**SOURCE DOCUMENT:**

--------

When you file for bankruptcy, the court will assign an official called a trustee, who will be responsible for managing your bankruptcy estate and determining how you will satisfy your creditors. In each chapter of bankruptcy – except Chapter 11 – the bankruptcy trustee will determine the value of your assets, liquidate your assets (if necessary), arrange the meeting of creditors, and distribute funds to your creditors. The trustee will also be responsible for ensuring that there is no fraud involved in your bankruptcy case, so it’s important that you cooperate fully with the official to avoid having your case dismissed.
“Automatic stay” is one of the most important terms to understand when it comes to filing bankruptcy in Oklahoma. As soon as you file for bankruptcy protection from the court, an automatic stay goes into effect, which means all collection activity against you is automatically suspended. This includes foreclosures, wage garnishment and even phone calls from creditors. An automatic stay also ensures that creditors cannot seize your assets until the bankruptcy court has the opportunity to review your financial situation.

--------

**EXERCISE A:** According to the passage on bankruptcy, which chapter is the exception to the trustee's usual duties of valuing assets, liquidating them, arranging the meeting of creditors, and distributing funds?
**EXERCISE B:** Write the next portion of the passage on bankruptcy trustees and the automatic stay, picking up after its final sentence.

Data entries
--------

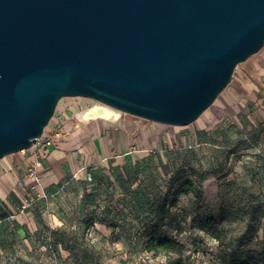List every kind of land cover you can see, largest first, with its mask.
I'll use <instances>...</instances> for the list:
<instances>
[{"label":"water","instance_id":"water-1","mask_svg":"<svg viewBox=\"0 0 264 264\" xmlns=\"http://www.w3.org/2000/svg\"><path fill=\"white\" fill-rule=\"evenodd\" d=\"M264 47V0H0V159L64 96L188 125Z\"/></svg>","mask_w":264,"mask_h":264},{"label":"rangeland","instance_id":"rangeland-1","mask_svg":"<svg viewBox=\"0 0 264 264\" xmlns=\"http://www.w3.org/2000/svg\"><path fill=\"white\" fill-rule=\"evenodd\" d=\"M262 53L263 48L236 67L230 84L199 117L204 126L199 118L166 125L125 112L118 123L105 121V132L114 125L132 132V154L90 171V183L96 185L84 191L87 212L73 216V225L82 221L80 237L87 241L72 244L69 264H172L179 256L183 264H264V122L250 127L243 103L251 100L236 88ZM94 101L62 97L47 131L78 124L70 108L77 102L84 109ZM155 125V145L146 148L141 130ZM69 201L78 207L74 198ZM97 218L116 228L101 246L91 242ZM151 236L175 239L181 253L149 251ZM14 255V250L4 253L0 264H18ZM47 259L29 264H54Z\"/></svg>","mask_w":264,"mask_h":264},{"label":"crops","instance_id":"crops-1","mask_svg":"<svg viewBox=\"0 0 264 264\" xmlns=\"http://www.w3.org/2000/svg\"><path fill=\"white\" fill-rule=\"evenodd\" d=\"M246 76L247 79L238 81L236 88L251 100L243 103V113L254 128L259 120L264 122V47L259 60L251 66L250 75ZM104 125L105 122L101 127L91 125L75 133L77 124L64 123L54 133L56 145L43 163L40 183L37 178L27 177L25 171L32 157L22 150L19 152L23 155L16 160L8 155L0 159L1 258L14 250L18 264L39 263L51 251L59 249L63 254H49L48 262L69 264L71 259L66 258L70 256L72 244H86L85 237H80L84 231L82 221L73 225V216L81 217L82 210L87 212L89 197L84 191L89 192V186L96 185L90 183V171L106 167L114 159L128 158L134 142L128 128L114 125L111 131L105 132L107 125ZM72 198L78 207L72 206L69 201ZM28 201L32 204L23 208ZM92 227L96 236L91 242L100 246L103 238L111 241L109 236L116 229L101 218ZM73 234L77 237L71 238Z\"/></svg>","mask_w":264,"mask_h":264},{"label":"bare ground","instance_id":"bare-ground-1","mask_svg":"<svg viewBox=\"0 0 264 264\" xmlns=\"http://www.w3.org/2000/svg\"><path fill=\"white\" fill-rule=\"evenodd\" d=\"M70 112L73 113V115L79 121L75 127V133L81 129H89L91 125L101 127L105 121H110L111 124L118 123L123 118V112L121 110L111 107L107 104H103L99 101H94L84 109H81L79 104L75 102V104L70 108ZM199 124L201 126L206 125L205 121L202 119L199 120ZM48 127L49 126H46V131ZM70 127L71 124H68L67 128ZM158 132L159 126L157 125L141 130L140 139L144 141L146 148H150L155 145V139Z\"/></svg>","mask_w":264,"mask_h":264},{"label":"built area","instance_id":"built-area-1","mask_svg":"<svg viewBox=\"0 0 264 264\" xmlns=\"http://www.w3.org/2000/svg\"><path fill=\"white\" fill-rule=\"evenodd\" d=\"M56 145L55 136L53 133L44 130L43 134L39 136L33 145L27 149L22 150L24 153L32 157V161L26 168L27 177L37 178L38 183L41 182L42 166L44 161L48 158L49 154ZM35 185H33L34 187ZM32 204L28 201L23 204V208Z\"/></svg>","mask_w":264,"mask_h":264},{"label":"trees","instance_id":"trees-1","mask_svg":"<svg viewBox=\"0 0 264 264\" xmlns=\"http://www.w3.org/2000/svg\"><path fill=\"white\" fill-rule=\"evenodd\" d=\"M191 190L192 188L187 189L185 192H189ZM147 249L154 252L155 254L159 253L160 251H165L166 254H170L171 252L181 253V250L177 248V241L173 238L157 241L154 236H151L147 242ZM172 264H183L182 256H179L178 259H175Z\"/></svg>","mask_w":264,"mask_h":264}]
</instances>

--------

**TASK RESPONSE A:** Chapter 11

**TASK RESPONSE B:**
Once you have filed for bankruptcy, the court will have “avoidance powers” to void any transaction you may have made prior to filing. This action prevents filers from making transactions to protect their assets or making payments to creditors that could compromise the satisfaction of other debts that take priority.
During bankruptcy proceedings, all of your properties and assets are kept in a virtual trust called your “bankruptcy estate,” which is managed by your bankruptcy trustee. For the most part, the bankruptcy estate includes everything that you own or that you are entitled to at the time of your bankruptcy filing. In Chapter 13 bankruptcy cases, which last for three to five years, your bankruptcy estate includes everything you have acquired before filing and anything you acquire during the course of your bankruptcy. In Chapter 7 bankruptcy cases, only assets that you have acquired prior to filing are included in your bankruptcy estate.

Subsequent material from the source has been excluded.